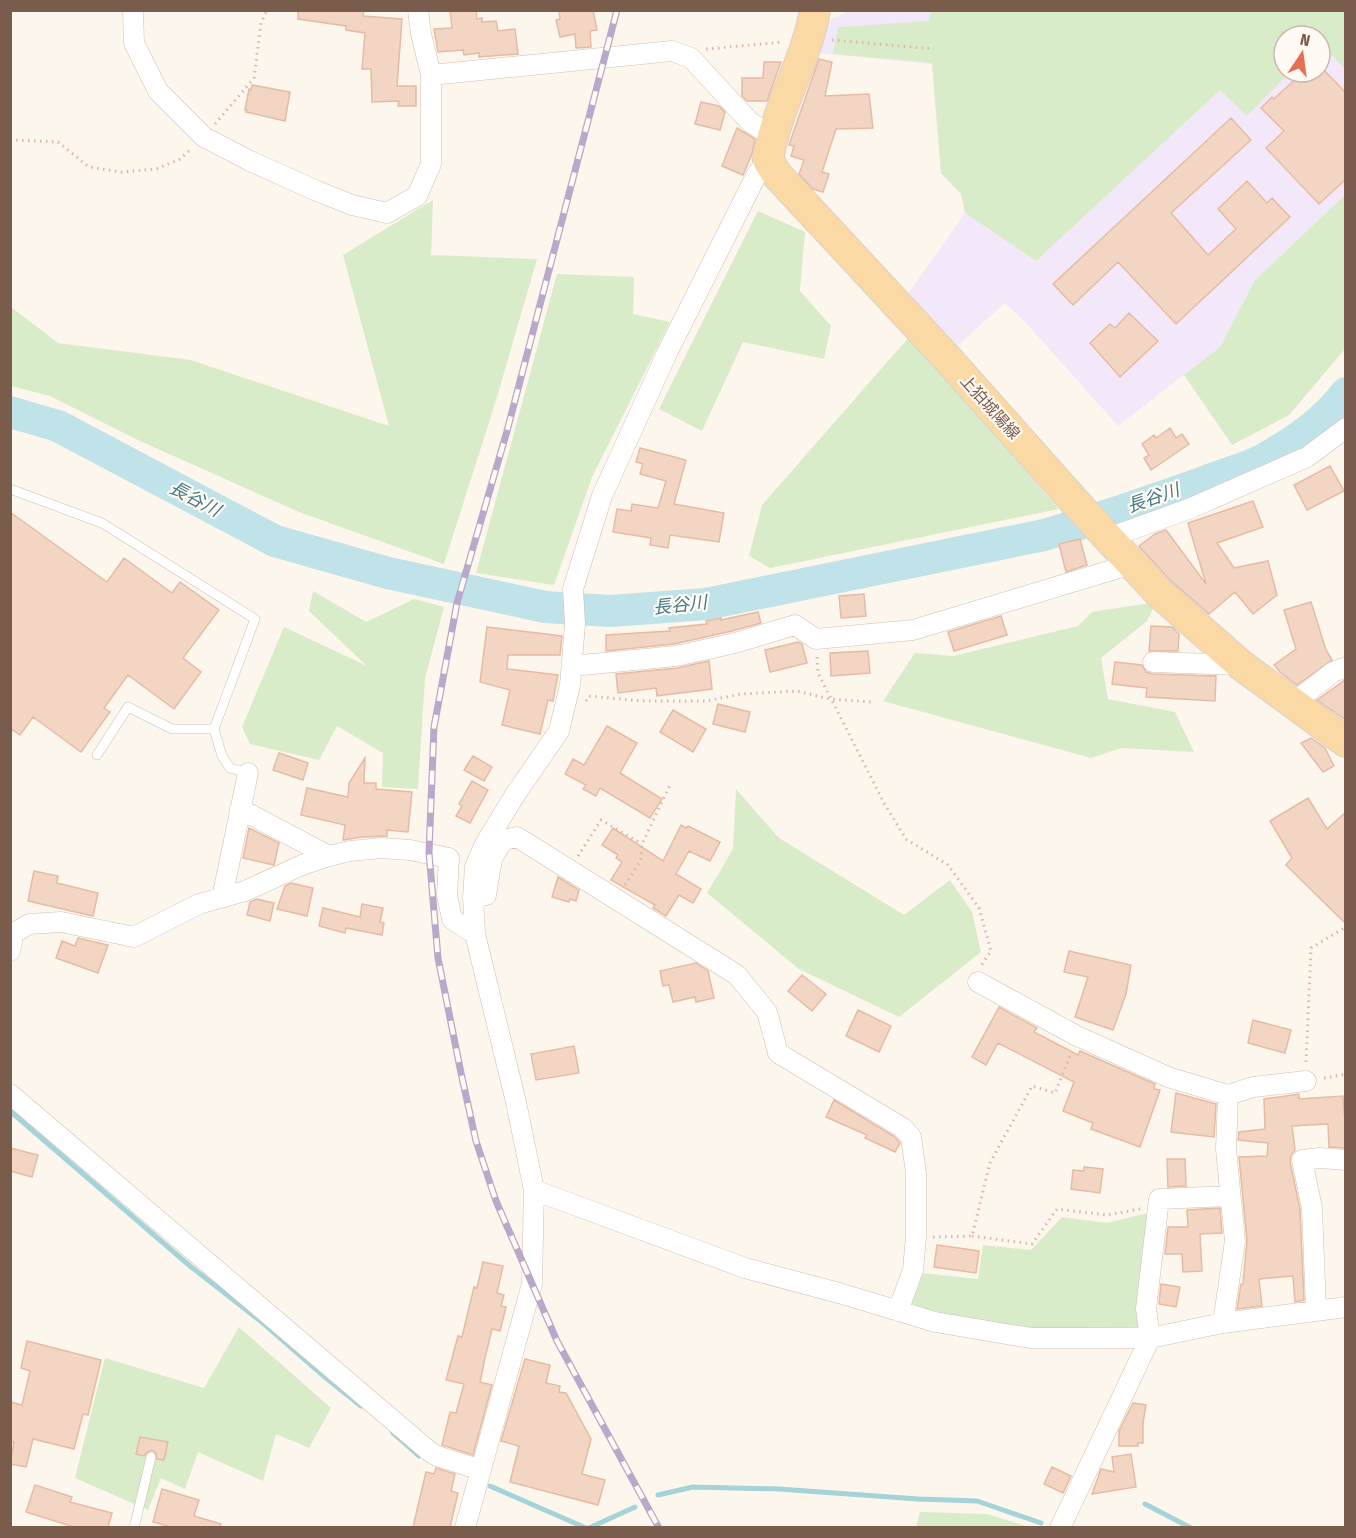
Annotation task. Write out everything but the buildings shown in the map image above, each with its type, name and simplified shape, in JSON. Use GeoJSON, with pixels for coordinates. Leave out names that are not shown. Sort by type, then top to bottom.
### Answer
{"type":"FeatureCollection","features":[{"type":"Feature","properties":{"kind":"main road"},"geometry":{"type":"LineString","coordinates":[[770,148],[817,20]]}},
{"type":"Feature","properties":{"kind":"main road","name":"上狛城陽線"},"geometry":{"type":"LineString","coordinates":[[770,148],[778,176],[946,357],[1158,592],[1241,665],[1346,742]]}},
{"type":"Feature","properties":{"kind":"street"},"geometry":{"type":"LineString","coordinates":[[133,10],[134,43],[158,91],[204,137],[250,161],[317,191],[352,205],[387,213],[417,196],[431,164],[431,75],[418,10]]}},
{"type":"Feature","properties":{"kind":"street"},"geometry":{"type":"LineString","coordinates":[[431,75],[672,51],[691,58],[750,122],[770,148],[667,353],[602,496],[573,590],[575,624],[572,666],[559,731],[515,795],[485,844],[475,867],[473,898],[475,934],[516,1102],[534,1190],[532,1284],[465,1527]]}},
{"type":"Feature","properties":{"kind":"street"},"geometry":{"type":"LineString","coordinates":[[1104,533],[1191,508],[1307,457],[1346,428]]}},
{"type":"Feature","properties":{"kind":"street"},"geometry":{"type":"LineString","coordinates":[[572,666],[676,656],[735,643],[795,625],[816,639],[913,630],[1132,564]]}},
{"type":"Feature","properties":{"kind":"street"},"geometry":{"type":"LineString","coordinates":[[1154,662],[1241,665]]}},
{"type":"Feature","properties":{"kind":"street"},"geometry":{"type":"LineString","coordinates":[[1292,704],[1333,672],[1346,666]]}},
{"type":"Feature","properties":{"kind":"street"},"geometry":{"type":"LineString","coordinates":[[222,898],[248,773]]}},
{"type":"Feature","properties":{"kind":"street"},"geometry":{"type":"LineString","coordinates":[[240,809],[329,856]]}},
{"type":"Feature","properties":{"kind":"street"},"geometry":{"type":"LineString","coordinates":[[473,898],[486,895],[492,859],[503,840],[517,837],[736,975],[767,1012],[778,1053],[903,1128],[911,1137],[916,1173],[916,1237],[913,1270],[898,1311]]}},
{"type":"Feature","properties":{"kind":"street"},"geometry":{"type":"LineString","coordinates":[[10,951],[14,933],[29,924],[61,922],[134,937],[199,904],[245,891],[302,865],[350,851],[382,848],[410,850],[449,858],[447,895],[452,919],[475,934]]}},
{"type":"Feature","properties":{"kind":"street"},"geometry":{"type":"LineString","coordinates":[[978,976],[1077,1036],[1168,1077],[1228,1095],[1253,1087],[1305,1081]]}},
{"type":"Feature","properties":{"kind":"street"},"geometry":{"type":"LineString","coordinates":[[10,1094],[429,1451],[437,1456],[481,1470]]}},
{"type":"Feature","properties":{"kind":"street"},"geometry":{"type":"LineString","coordinates":[[1223,1323],[1235,1241],[1226,1149],[1228,1095]]}},
{"type":"Feature","properties":{"kind":"street"},"geometry":{"type":"LineString","coordinates":[[1316,1311],[1312,1208],[1302,1160],[1320,1158],[1346,1160]]}},
{"type":"Feature","properties":{"kind":"street"},"geometry":{"type":"LineString","coordinates":[[534,1190],[745,1268],[935,1322],[1032,1338],[1150,1338],[1223,1323],[1346,1307]]}},
{"type":"Feature","properties":{"kind":"street"},"geometry":{"type":"LineString","coordinates":[[1060,1527],[1150,1338],[1146,1309],[1159,1199],[1230,1196]]}},
{"type":"Feature","properties":{"kind":"lane"},"geometry":{"type":"LineString","coordinates":[[10,489],[102,523],[255,619],[214,729],[222,756],[230,768],[248,773]]}},
{"type":"Feature","properties":{"kind":"lane"},"geometry":{"type":"LineString","coordinates":[[97,755],[128,707],[172,729],[214,729]]}},
{"type":"Feature","properties":{"kind":"lane"},"geometry":{"type":"LineString","coordinates":[[134,1527],[151,1458]]}},
{"type":"Feature","properties":{"kind":"path"},"geometry":{"type":"LineString","coordinates":[[672,51],[817,20],[822,39],[934,49]]}},
{"type":"Feature","properties":{"kind":"path"},"geometry":{"type":"LineString","coordinates":[[816,639],[818,673],[884,803],[906,838],[948,865],[979,908],[991,951],[978,976]]}},
{"type":"Feature","properties":{"kind":"path"},"geometry":{"type":"LineString","coordinates":[[582,705],[589,696],[642,701],[707,701],[741,694],[797,691],[830,699],[871,702]]}},
{"type":"Feature","properties":{"kind":"path"},"geometry":{"type":"LineString","coordinates":[[616,899],[641,860],[642,844],[672,783]]}},
{"type":"Feature","properties":{"kind":"path"},"geometry":{"type":"LineString","coordinates":[[569,870],[601,820],[642,844]]}},
{"type":"Feature","properties":{"kind":"path"},"geometry":{"type":"LineString","coordinates":[[1346,927],[1311,948],[1305,1081],[1346,1074]]}},
{"type":"Feature","properties":{"kind":"path"},"geometry":{"type":"LineString","coordinates":[[972,1236],[990,1162],[1032,1086],[1055,1094],[1077,1036]]}},
{"type":"Feature","properties":{"kind":"path"},"geometry":{"type":"LineString","coordinates":[[916,1237],[972,1236],[1032,1244],[1057,1209],[1107,1215],[1159,1205]]}},
{"type":"Feature","properties":{"kind":"shaded area"},"geometry":{"type":"Polygon","coordinates":[[[849,11],[1345,11],[1345,195],[1255,280],[1220,347],[1118,426],[1027,324],[1005,303],[958,345],[908,294],[965,213],[961,194],[941,173],[932,64],[818,53],[826,22],[849,11]]]}},
{"type":"Feature","properties":{"kind":"green space"},"geometry":{"type":"Polygon","coordinates":[[[931,11],[1345,11],[1345,69],[1332,55],[1332,24],[1272,24],[1272,84],[1278,84],[1247,116],[1220,90],[1036,261],[965,213],[961,194],[941,173],[932,63],[833,54],[838,27],[929,21],[931,11]]]}},
{"type":"Feature","properties":{"kind":"green space"},"geometry":{"type":"Polygon","coordinates":[[[1345,195],[1345,349],[1289,415],[1232,445],[1184,375],[1220,347],[1255,280],[1345,195]]]}},
{"type":"Feature","properties":{"kind":"green space"},"geometry":{"type":"Polygon","coordinates":[[[433,200],[431,255],[537,259],[497,397],[444,564],[299,512],[140,441],[50,396],[11,386],[11,307],[58,343],[191,360],[389,426],[343,255],[433,200]]]}},
{"type":"Feature","properties":{"kind":"green space"},"geometry":{"type":"Polygon","coordinates":[[[758,211],[805,232],[800,291],[831,326],[824,359],[743,342],[702,431],[659,409],[758,211]]]}},
{"type":"Feature","properties":{"kind":"green space"},"geometry":{"type":"Polygon","coordinates":[[[557,274],[634,277],[633,314],[670,322],[592,477],[554,585],[476,573],[557,274]]]}},
{"type":"Feature","properties":{"kind":"green space"},"geometry":{"type":"Polygon","coordinates":[[[909,337],[1059,509],[770,568],[749,556],[762,505],[909,337]]]}},
{"type":"Feature","properties":{"kind":"green space"},"geometry":{"type":"Polygon","coordinates":[[[313,591],[366,622],[414,599],[444,607],[425,678],[418,789],[382,787],[383,753],[337,726],[319,760],[250,744],[242,727],[284,627],[367,666],[309,611],[313,591]]]}},
{"type":"Feature","properties":{"kind":"green space"},"geometry":{"type":"Polygon","coordinates":[[[1156,602],[1147,621],[1101,658],[1108,699],[1175,712],[1194,752],[1121,748],[1091,758],[883,701],[915,653],[953,656],[1078,626],[1092,612],[1156,602]]]}},
{"type":"Feature","properties":{"kind":"green space"},"geometry":{"type":"Polygon","coordinates":[[[736,789],[779,838],[904,915],[950,880],[972,912],[981,952],[899,1017],[799,969],[707,893],[733,849],[736,789]]]}},
{"type":"Feature","properties":{"kind":"green space"},"geometry":{"type":"Polygon","coordinates":[[[1152,1212],[1141,1327],[1016,1329],[910,1306],[922,1273],[978,1279],[983,1245],[1031,1250],[1062,1217],[1107,1223],[1152,1212]]]}},
{"type":"Feature","properties":{"kind":"green space"},"geometry":{"type":"Polygon","coordinates":[[[239,1327],[331,1408],[309,1448],[276,1434],[263,1481],[198,1452],[185,1489],[161,1478],[148,1510],[75,1478],[105,1358],[204,1388],[239,1327]]]}},
{"type":"Feature","properties":{"kind":"green space"},"geometry":{"type":"Polygon","coordinates":[[[920,1512],[987,1514],[1029,1527],[916,1527],[920,1512]]]}},
{"type":"Feature","properties":{"kind":"waterway","name":"長谷川"},"geometry":{"type":"LineString","coordinates":[[10,412],[58,426],[275,541],[388,573],[545,607],[610,611],[706,604],[1044,535],[1257,463],[1308,430],[1346,393]]}},
{"type":"Feature","properties":{"kind":"waterway"},"geometry":{"type":"LineString","coordinates":[[10,1111],[190,1266],[263,1323],[361,1406]]}},
{"type":"Feature","properties":{"kind":"waterway"},"geometry":{"type":"LineString","coordinates":[[393,1433],[419,1456]]}},
{"type":"Feature","properties":{"kind":"waterway"},"geometry":{"type":"LineString","coordinates":[[490,1486],[586,1528]]}},
{"type":"Feature","properties":{"kind":"waterway"},"geometry":{"type":"LineString","coordinates":[[658,1495],[693,1487],[779,1489],[977,1501],[1041,1523]]}},
{"type":"Feature","properties":{"kind":"waterway"},"geometry":{"type":"LineString","coordinates":[[1145,1504],[1191,1528]]}},
{"type":"Feature","properties":{"kind":"waterway"},"geometry":{"type":"LineString","coordinates":[[589,1528],[635,1507]]}},
{"type":"Feature","properties":{"kind":"railway"},"geometry":{"type":"LineString","coordinates":[[617,10],[507,431],[457,603],[434,727],[429,853],[438,958],[476,1141],[496,1201],[557,1341],[659,1528]]}}]}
^^^^^^^^
Task objective: Go through the listing above and return each line where the word "waterway" occurs.

Task result:
{"type":"Feature","properties":{"kind":"waterway","name":"長谷川"},"geometry":{"type":"LineString","coordinates":[[10,412],[58,426],[275,541],[388,573],[545,607],[610,611],[706,604],[1044,535],[1257,463],[1308,430],[1346,393]]}},
{"type":"Feature","properties":{"kind":"waterway"},"geometry":{"type":"LineString","coordinates":[[10,1111],[190,1266],[263,1323],[361,1406]]}},
{"type":"Feature","properties":{"kind":"waterway"},"geometry":{"type":"LineString","coordinates":[[393,1433],[419,1456]]}},
{"type":"Feature","properties":{"kind":"waterway"},"geometry":{"type":"LineString","coordinates":[[490,1486],[586,1528]]}},
{"type":"Feature","properties":{"kind":"waterway"},"geometry":{"type":"LineString","coordinates":[[658,1495],[693,1487],[779,1489],[977,1501],[1041,1523]]}},
{"type":"Feature","properties":{"kind":"waterway"},"geometry":{"type":"LineString","coordinates":[[1145,1504],[1191,1528]]}},
{"type":"Feature","properties":{"kind":"waterway"},"geometry":{"type":"LineString","coordinates":[[589,1528],[635,1507]]}},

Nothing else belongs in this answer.